In his premiere presentation of "From Abacus to iPhone to CrestaTV" at the Fenwick and West Conference Center on 2/17/'09, George Haber closes in on the nascent primacy of the moble desktop as an expression of user wants and needs as "the evolution of the user experience on the platform is what matters". Drawing a parallel to Moore's Law, Mr. Haber posits the lemma that "if something can be done in software, it will". He argues persuasively for software as the best (and most cost-effective) route to collect input in a world where communications standards evolve much more quickly than hardware can be replaced.
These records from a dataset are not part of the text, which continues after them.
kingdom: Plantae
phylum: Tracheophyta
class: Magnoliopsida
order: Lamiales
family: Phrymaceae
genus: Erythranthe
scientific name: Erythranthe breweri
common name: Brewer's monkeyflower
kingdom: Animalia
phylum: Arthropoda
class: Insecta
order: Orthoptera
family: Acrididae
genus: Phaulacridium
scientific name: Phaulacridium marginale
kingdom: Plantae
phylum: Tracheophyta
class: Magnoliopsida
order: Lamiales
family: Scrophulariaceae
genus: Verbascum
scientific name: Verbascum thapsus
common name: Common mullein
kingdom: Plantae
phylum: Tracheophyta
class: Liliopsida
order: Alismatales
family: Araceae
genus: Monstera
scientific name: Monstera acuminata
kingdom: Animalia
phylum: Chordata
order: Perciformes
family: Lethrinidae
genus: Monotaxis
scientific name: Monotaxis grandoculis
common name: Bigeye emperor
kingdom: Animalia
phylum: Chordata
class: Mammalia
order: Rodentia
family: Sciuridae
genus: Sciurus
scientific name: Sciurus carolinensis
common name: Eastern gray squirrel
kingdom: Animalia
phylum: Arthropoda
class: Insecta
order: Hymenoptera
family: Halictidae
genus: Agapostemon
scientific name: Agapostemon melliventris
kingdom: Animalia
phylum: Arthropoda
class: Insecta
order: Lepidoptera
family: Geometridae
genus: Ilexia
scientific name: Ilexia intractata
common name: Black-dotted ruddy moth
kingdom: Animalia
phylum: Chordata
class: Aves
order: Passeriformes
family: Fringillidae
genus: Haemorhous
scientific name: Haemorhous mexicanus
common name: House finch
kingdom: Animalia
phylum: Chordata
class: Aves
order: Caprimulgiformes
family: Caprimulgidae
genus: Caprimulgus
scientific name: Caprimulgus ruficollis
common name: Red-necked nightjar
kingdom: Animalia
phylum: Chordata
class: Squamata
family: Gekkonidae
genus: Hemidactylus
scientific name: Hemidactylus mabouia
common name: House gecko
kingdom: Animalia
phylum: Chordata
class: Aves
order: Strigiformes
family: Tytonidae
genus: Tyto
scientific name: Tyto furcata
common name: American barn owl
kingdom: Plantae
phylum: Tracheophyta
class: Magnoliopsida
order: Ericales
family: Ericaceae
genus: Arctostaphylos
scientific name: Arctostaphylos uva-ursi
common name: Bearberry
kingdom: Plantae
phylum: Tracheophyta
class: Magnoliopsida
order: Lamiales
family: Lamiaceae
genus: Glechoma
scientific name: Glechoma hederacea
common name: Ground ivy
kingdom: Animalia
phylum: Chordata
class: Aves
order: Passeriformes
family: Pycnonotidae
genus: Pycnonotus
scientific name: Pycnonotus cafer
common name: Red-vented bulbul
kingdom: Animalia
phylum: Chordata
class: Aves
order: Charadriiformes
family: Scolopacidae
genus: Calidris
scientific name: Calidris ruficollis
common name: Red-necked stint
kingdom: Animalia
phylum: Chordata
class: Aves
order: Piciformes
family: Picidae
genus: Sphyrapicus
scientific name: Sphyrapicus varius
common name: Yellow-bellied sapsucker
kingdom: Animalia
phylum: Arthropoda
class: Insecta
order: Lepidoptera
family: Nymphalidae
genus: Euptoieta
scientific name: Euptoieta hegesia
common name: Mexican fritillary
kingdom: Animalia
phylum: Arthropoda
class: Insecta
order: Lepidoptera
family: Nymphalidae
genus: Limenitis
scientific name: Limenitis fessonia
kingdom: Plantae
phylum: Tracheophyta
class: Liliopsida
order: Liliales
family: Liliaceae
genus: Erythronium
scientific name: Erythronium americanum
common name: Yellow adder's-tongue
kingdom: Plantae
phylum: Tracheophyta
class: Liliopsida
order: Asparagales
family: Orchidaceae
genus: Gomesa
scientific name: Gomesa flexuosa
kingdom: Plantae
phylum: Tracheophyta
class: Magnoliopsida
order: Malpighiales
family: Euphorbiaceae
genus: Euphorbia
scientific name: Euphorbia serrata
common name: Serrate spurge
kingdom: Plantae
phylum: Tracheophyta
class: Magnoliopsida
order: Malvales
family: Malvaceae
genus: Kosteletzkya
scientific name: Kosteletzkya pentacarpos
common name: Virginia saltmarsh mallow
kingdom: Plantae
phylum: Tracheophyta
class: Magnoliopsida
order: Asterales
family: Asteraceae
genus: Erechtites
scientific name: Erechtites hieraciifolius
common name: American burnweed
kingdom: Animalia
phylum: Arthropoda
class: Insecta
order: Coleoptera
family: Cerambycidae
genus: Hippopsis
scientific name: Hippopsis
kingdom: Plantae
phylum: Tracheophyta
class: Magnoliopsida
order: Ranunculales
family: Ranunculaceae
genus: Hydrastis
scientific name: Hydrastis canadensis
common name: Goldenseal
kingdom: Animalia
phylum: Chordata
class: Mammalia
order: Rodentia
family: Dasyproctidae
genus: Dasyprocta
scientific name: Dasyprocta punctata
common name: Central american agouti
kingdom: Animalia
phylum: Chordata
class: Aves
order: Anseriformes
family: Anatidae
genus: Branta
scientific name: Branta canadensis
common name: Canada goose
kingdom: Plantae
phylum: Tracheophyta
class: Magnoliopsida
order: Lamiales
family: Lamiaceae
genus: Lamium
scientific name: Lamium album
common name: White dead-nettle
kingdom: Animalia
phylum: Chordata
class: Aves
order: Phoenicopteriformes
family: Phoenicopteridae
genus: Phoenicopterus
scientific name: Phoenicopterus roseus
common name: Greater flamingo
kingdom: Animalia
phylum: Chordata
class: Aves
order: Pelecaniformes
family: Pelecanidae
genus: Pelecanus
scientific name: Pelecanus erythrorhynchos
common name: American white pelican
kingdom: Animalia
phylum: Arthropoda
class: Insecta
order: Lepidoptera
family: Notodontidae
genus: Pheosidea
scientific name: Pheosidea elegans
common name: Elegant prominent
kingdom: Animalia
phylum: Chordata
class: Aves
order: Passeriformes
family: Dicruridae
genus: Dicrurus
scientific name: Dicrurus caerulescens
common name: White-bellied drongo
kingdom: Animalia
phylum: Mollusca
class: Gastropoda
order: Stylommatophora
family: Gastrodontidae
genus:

The CrestaTech gamble is that "in the next step, all of the reception of radio signals, plus (in the future) the transmission of radio signals (which includes television), will be done in software". CrestaTV "brings together radio, tv, and GPS onto your notebook to create a universal media center on the go". You can multi-task with the internet and share radio based programs with your social network in a real-time bridge. "It is a region free device" because it automatically adapts to the ever-expanding array of emerging standards in the spectrum wherever you go. "It's like carrying a radio, a tv, a slingbox, a tivo, and a navigation device" on a chip in your computer. The chip is very inexpensive, and implements all of these services in an integrated interface that locates all signals (within 3 seconds) in a Google Maps display, from which you graphically select the signals that you want. He calls the system of RF transceiver adaptability "programmable broadband".
CrestaTV began in late in 2005 with a first round of $1.5 million. The second round was funded about a year later for approximately $5 million. The universal receiver was demonstrated at CES this year using most of the largest standards. Another 50 standards are in the process of inclusion, which will be implemented in round three.
This has stimulated more than a few of us to think about live mobile broadcasting.